-- Problem to work on --
Report each line of the entries that contains the word "idéer", copied in full.

-- Material for the task --
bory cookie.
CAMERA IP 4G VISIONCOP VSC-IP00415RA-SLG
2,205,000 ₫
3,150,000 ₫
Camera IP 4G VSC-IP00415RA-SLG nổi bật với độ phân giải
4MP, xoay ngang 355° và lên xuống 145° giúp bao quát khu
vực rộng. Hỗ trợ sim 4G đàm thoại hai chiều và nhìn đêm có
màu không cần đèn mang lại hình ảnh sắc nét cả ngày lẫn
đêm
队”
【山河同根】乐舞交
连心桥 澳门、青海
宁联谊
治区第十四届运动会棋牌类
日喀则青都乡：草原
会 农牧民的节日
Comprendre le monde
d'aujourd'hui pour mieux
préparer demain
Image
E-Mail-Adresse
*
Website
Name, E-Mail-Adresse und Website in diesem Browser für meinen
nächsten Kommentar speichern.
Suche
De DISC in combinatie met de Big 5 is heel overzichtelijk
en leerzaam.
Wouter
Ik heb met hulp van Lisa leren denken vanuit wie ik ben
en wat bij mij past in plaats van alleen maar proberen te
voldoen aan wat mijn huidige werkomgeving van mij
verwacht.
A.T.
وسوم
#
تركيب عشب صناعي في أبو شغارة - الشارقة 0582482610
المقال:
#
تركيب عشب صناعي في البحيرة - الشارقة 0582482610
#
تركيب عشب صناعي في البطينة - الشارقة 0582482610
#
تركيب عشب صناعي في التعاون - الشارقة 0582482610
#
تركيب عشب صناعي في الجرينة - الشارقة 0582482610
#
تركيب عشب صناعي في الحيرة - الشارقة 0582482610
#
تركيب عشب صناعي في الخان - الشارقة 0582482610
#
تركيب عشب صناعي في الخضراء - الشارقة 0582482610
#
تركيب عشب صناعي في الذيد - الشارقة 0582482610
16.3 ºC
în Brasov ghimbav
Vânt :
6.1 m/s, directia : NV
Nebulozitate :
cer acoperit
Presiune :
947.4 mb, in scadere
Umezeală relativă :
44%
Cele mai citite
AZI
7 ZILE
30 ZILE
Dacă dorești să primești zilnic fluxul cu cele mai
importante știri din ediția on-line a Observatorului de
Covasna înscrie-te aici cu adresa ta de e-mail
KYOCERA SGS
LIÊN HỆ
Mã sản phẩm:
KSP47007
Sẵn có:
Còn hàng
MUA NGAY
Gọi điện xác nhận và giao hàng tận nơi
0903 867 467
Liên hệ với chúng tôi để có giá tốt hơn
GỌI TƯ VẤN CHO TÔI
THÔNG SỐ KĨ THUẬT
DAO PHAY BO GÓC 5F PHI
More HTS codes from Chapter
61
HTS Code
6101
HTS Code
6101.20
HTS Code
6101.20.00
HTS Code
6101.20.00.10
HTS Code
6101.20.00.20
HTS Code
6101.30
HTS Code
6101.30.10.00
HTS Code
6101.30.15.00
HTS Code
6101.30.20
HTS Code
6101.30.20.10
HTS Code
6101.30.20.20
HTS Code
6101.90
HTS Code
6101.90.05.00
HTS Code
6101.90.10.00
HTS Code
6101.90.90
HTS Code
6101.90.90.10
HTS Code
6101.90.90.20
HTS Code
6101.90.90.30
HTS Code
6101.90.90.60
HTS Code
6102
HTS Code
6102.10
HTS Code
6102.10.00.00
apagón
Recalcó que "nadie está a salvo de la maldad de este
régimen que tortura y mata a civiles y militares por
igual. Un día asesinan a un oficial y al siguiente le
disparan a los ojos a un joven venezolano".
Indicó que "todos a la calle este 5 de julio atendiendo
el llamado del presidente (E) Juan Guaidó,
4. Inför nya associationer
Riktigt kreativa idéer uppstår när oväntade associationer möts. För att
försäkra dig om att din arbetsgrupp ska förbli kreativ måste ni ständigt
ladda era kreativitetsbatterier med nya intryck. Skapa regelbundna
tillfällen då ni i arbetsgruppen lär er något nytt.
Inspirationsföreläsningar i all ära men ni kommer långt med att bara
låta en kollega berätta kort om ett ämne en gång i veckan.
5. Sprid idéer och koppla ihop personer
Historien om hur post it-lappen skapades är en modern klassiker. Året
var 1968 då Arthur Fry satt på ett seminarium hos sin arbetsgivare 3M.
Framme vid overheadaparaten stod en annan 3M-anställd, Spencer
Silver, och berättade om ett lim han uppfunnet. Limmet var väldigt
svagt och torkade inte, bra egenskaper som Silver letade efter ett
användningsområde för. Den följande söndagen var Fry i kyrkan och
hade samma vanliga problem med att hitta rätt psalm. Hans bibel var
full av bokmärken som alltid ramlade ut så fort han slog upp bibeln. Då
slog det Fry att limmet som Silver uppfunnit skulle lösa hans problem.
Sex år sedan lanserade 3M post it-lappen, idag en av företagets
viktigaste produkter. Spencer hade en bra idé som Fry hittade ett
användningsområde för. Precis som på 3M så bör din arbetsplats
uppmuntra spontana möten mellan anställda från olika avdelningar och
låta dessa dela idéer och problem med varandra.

-- Answer box --
Riktigt kreativa idéer uppstår när oväntade associationer möts. För att
5. Sprid idéer och koppla ihop personer
låta dessa dela idéer och problem med varandra.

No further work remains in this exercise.